LoRA made fine-tuning accessible on consumer hardware.

Use Cases Unlocked

Privacy-First Applications

Before: "I can't send this data to OpenAI"
After:  Run the model locally, data never leaves

Medical records, legal documents, proprietary code—now processable with LLMs.

Offline Operation

# Edge deployment
No internet required
Works on planes, in bunkers, on Mars

Cost Reduction

OpenAI API: $0.002 per 1K tokens
Local LLaMA: Free after hardware

For high-volume applications, local wins.

Customization

# Train on your domain
fine_tune(llama, medical_papers)
fine_tune(llama, legal_briefs)
fine_tune(llama, company_docs)

Your model, your specialization.

The Controversy

Meta’s Position

“We released to researchers, we didn’t leak it.”

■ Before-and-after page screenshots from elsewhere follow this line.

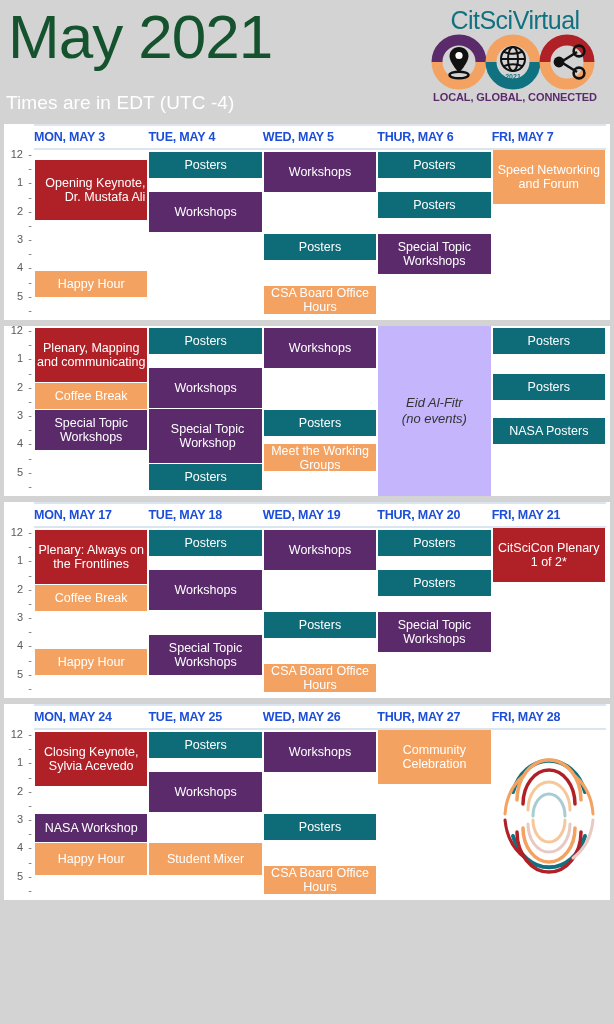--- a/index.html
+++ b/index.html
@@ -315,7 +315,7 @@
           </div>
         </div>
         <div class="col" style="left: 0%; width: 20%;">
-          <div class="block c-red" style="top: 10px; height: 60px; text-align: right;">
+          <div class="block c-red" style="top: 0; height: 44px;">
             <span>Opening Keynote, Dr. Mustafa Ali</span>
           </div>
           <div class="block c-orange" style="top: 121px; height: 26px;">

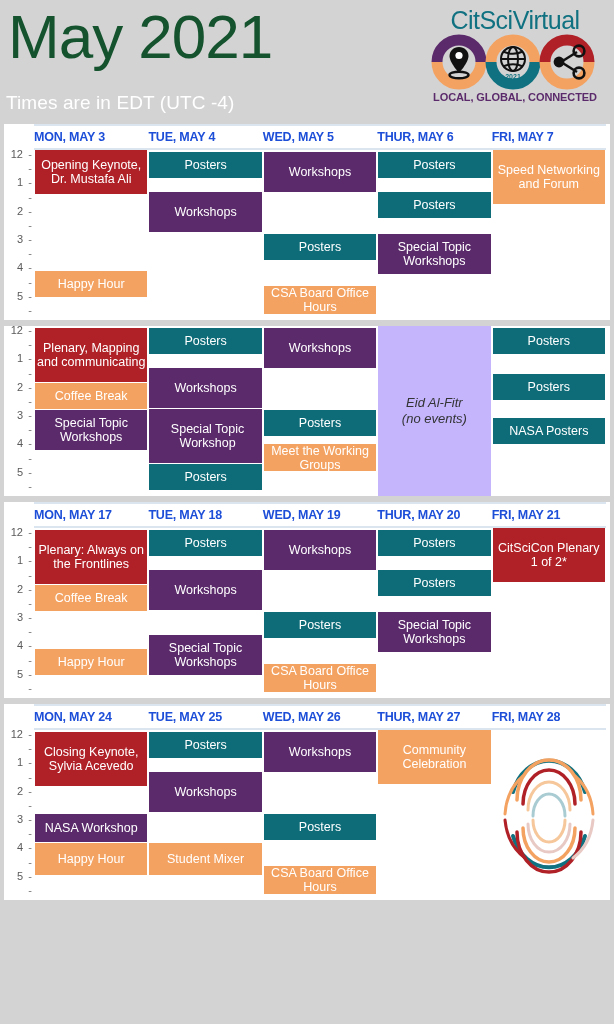--- a/index.html
+++ b/index.html
@@ -360,6 +360,13 @@
       </div>
     </div>
     <div class="week">
+      <div class="daysrow">
+        <div class="dayhead">MON, MAY 10</div>
+        <div class="dayhead">TUE, MAY 11</div>
+        <div class="dayhead">WED, MAY 12</div>
+        <div class="dayhead">THUR, MAY 13</div>
+        <div class="dayhead">FRI, MAY 14</div>
+      </div>
       <div class="grid" style="height: 170px;">
         <div class="axis">
           <div class="tick" style="top: 4px;">

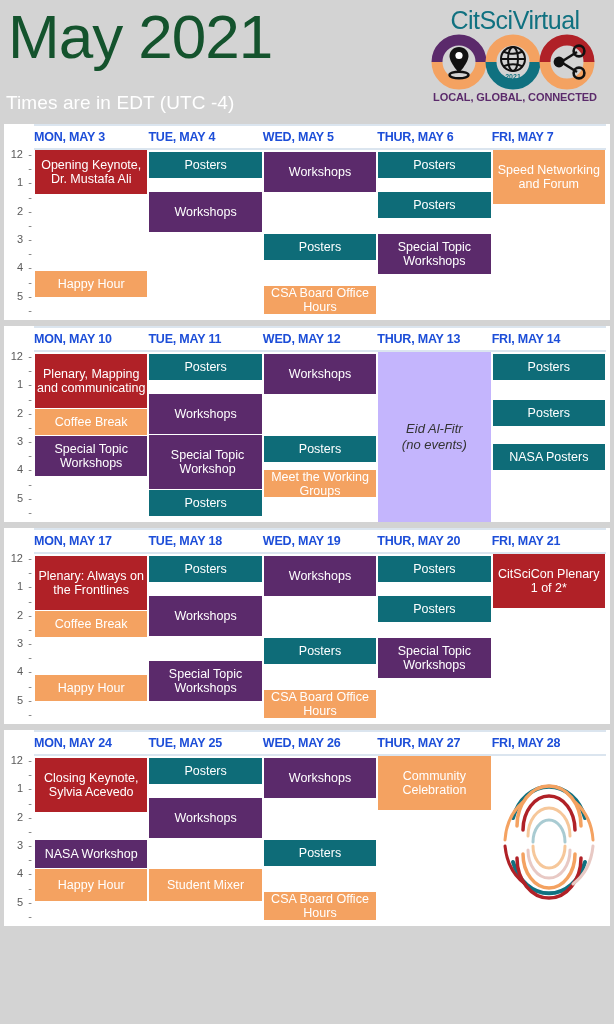--- a/index.html
+++ b/index.html
@@ -170,7 +170,7 @@
     right: 1px;
     top: 0;
     bottom: 0;
-    background: #c4b5fd;
+    background: #ef4444;
     display: flex;
     align-items: center;
     justify-content: center;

The genie was out—intentionally or not.

The Safety Debate

Pro-open:
- Democratizes AI access
- Enables research
- Reduces centralization of power

Pro-closed:
- Misuse potential
- No content filtering
- No usage controls

My Take

You can’t un-release knowledge. Better to work on safety at the application layer than pretend containment is possible.

What Changed

For Developers

Local AI development is viable
No API dependency for MVP
Experimentation is free

For Companies

On-premise LLMs are possible
Data privacy concerns addressed
Build vs. API decision changed

For Research

Reproducibility improved
Open experimentation
Faster iteration

Running LLaMA Today

Hardware Requirements

Config	Requirements
Minimal	8GB RAM, any CPU
Good	16GB RAM, Apple M1/M2
Great	32GB RAM, NVIDIA GPU
Optimal	80GB+ VRAM, multiple GPUs

Quick Start

# Using text-generation-webui
git clone https://github.com/oobabooga/text-generation-webui
cd text-generation-webui
./start_linux.sh  # or start_macos.sh

# Download model through UI
# Start chatting

The Future

LLaMA showed that capable models could be commoditized. This led to:

LLaMA 2 (official commercial release)
Mistral (efficient alternatives)
Continuous improvement in local inference

The era of AI being API-only is over.

February 2023: AI escaped from the cloud.